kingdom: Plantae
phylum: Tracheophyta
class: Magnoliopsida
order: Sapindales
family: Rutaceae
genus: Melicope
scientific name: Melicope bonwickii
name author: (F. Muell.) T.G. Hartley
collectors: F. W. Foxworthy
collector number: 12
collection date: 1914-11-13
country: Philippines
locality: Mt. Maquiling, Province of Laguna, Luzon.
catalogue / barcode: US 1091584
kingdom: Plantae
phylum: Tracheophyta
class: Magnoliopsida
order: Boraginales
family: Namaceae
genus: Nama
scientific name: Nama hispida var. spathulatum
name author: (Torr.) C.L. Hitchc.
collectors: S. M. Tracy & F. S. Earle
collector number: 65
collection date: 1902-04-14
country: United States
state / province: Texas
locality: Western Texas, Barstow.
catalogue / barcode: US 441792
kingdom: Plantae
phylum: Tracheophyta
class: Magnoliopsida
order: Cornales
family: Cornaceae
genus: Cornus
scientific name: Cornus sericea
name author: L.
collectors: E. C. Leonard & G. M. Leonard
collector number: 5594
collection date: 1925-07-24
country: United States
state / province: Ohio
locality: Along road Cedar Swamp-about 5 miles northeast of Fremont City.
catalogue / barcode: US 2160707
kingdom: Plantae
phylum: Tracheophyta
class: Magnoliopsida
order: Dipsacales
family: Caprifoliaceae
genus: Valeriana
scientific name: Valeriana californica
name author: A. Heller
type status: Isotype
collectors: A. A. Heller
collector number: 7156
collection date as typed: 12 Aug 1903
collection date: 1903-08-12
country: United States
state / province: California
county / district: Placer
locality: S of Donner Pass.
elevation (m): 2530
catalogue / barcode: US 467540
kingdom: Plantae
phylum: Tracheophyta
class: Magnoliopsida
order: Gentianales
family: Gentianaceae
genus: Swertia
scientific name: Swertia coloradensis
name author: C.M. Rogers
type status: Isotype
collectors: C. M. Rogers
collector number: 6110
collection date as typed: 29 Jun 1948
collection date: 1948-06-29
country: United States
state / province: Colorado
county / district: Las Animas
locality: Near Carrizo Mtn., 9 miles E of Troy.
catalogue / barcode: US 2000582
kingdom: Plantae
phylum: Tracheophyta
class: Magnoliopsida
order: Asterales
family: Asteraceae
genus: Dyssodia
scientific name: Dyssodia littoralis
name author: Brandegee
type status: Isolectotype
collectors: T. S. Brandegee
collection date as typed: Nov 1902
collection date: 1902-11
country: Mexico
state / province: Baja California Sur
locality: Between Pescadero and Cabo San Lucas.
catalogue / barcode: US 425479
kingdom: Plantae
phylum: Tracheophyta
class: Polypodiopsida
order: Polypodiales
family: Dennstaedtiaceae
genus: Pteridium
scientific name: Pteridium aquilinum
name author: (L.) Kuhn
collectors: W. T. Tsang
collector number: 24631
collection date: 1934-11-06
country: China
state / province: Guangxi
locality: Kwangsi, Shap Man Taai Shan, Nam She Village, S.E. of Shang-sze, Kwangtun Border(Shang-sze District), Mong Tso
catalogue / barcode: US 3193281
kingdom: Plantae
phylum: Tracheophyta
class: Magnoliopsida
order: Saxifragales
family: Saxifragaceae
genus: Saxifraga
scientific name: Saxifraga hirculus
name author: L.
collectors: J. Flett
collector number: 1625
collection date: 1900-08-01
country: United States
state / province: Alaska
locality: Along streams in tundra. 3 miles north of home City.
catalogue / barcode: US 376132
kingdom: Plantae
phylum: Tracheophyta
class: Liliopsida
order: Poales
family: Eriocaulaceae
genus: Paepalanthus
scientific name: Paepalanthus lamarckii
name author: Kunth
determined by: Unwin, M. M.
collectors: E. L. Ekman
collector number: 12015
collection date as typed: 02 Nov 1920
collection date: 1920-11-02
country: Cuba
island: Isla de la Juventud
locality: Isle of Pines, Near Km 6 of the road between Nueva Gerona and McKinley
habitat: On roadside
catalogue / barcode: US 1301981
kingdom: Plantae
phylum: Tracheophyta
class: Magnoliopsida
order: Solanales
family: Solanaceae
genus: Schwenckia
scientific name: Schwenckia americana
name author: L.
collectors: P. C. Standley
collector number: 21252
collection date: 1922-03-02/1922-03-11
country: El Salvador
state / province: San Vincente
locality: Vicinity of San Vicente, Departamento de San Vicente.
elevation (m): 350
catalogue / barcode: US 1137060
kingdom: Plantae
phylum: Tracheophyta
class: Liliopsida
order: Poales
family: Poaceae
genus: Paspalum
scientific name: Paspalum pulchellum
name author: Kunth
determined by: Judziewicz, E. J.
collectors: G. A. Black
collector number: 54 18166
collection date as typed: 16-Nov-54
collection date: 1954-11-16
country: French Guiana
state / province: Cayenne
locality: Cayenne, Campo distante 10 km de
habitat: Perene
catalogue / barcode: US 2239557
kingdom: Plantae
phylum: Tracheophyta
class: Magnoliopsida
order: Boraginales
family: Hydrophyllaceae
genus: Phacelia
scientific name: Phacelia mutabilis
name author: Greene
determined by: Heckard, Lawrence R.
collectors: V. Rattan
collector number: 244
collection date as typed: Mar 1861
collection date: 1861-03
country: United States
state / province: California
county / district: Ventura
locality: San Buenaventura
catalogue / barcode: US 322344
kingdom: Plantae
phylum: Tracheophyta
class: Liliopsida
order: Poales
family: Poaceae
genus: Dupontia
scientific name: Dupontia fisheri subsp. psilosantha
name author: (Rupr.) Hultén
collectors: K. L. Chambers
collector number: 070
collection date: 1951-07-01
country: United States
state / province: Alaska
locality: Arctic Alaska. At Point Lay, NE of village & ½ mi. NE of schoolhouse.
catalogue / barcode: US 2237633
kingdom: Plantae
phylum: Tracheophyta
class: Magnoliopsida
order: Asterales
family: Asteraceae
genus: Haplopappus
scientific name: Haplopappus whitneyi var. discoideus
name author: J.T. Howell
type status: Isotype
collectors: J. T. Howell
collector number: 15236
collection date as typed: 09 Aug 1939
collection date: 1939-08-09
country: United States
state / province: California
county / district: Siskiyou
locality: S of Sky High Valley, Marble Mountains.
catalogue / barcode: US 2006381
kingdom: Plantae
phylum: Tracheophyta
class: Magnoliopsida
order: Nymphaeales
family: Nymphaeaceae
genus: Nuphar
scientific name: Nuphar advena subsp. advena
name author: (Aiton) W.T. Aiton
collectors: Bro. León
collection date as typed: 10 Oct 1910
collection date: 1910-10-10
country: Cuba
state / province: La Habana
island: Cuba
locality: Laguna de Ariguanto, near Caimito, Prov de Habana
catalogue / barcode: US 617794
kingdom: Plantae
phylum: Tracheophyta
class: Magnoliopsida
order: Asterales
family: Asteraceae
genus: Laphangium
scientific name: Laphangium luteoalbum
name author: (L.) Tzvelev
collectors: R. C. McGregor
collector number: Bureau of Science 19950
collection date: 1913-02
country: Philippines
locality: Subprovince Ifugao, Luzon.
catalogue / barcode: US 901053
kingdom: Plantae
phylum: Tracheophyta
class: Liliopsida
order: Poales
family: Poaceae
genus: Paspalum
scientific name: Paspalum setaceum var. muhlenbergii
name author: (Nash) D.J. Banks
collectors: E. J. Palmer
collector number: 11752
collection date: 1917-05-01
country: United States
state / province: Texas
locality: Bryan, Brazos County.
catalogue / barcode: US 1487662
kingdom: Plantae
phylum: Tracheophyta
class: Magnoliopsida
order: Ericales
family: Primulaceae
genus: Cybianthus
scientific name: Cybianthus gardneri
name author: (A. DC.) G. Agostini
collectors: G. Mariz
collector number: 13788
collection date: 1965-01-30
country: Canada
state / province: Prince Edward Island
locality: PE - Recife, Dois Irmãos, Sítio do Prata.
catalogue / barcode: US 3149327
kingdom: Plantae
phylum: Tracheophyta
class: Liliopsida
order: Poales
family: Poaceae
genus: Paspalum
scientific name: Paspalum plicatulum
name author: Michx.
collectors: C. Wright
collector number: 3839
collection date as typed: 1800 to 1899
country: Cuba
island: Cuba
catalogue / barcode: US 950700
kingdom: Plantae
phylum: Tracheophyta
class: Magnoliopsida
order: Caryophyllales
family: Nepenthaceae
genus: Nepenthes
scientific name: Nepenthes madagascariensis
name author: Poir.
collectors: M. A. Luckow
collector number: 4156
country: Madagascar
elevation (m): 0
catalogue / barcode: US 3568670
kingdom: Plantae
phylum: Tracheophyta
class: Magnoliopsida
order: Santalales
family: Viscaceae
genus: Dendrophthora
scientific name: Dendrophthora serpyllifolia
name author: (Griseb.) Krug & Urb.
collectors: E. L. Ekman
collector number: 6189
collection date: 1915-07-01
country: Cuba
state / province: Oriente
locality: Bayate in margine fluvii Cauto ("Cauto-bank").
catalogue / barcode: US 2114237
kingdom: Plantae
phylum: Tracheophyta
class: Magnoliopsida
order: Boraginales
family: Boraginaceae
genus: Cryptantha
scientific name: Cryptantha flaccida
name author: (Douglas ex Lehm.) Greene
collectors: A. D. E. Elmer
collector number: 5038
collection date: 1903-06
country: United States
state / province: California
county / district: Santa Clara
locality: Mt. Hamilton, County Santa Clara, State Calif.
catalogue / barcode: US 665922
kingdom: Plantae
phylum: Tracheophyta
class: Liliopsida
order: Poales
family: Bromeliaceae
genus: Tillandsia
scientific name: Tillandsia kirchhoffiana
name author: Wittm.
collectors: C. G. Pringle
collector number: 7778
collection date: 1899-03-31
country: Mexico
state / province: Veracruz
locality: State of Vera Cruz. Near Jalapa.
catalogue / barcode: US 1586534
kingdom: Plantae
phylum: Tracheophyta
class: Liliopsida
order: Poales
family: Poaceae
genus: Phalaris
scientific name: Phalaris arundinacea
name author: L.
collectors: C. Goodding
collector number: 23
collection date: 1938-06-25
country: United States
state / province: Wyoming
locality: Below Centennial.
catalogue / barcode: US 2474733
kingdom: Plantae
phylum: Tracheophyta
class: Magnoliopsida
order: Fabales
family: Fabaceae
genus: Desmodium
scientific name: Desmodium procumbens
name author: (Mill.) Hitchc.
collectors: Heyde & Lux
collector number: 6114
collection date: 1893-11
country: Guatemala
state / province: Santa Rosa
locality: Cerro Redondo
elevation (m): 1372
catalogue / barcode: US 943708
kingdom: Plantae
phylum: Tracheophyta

#### TO BE DONE
Copy verbatim the stretch of the data above, from its first line through the line containing "catalogue / barcode: US 1091584".

#### SOLUTION FOR THIS PROBLEM
kingdom: Plantae
phylum: Tracheophyta
class: Magnoliopsida
order: Sapindales
family: Rutaceae
genus: Melicope
scientific name: Melicope bonwickii
name author: (F. Muell.) T.G. Hartley
collectors: F. W. Foxworthy
collector number: 12
collection date: 1914-11-13
country: Philippines
locality: Mt. Maquiling, Province of Laguna, Luzon.
catalogue / barcode: US 1091584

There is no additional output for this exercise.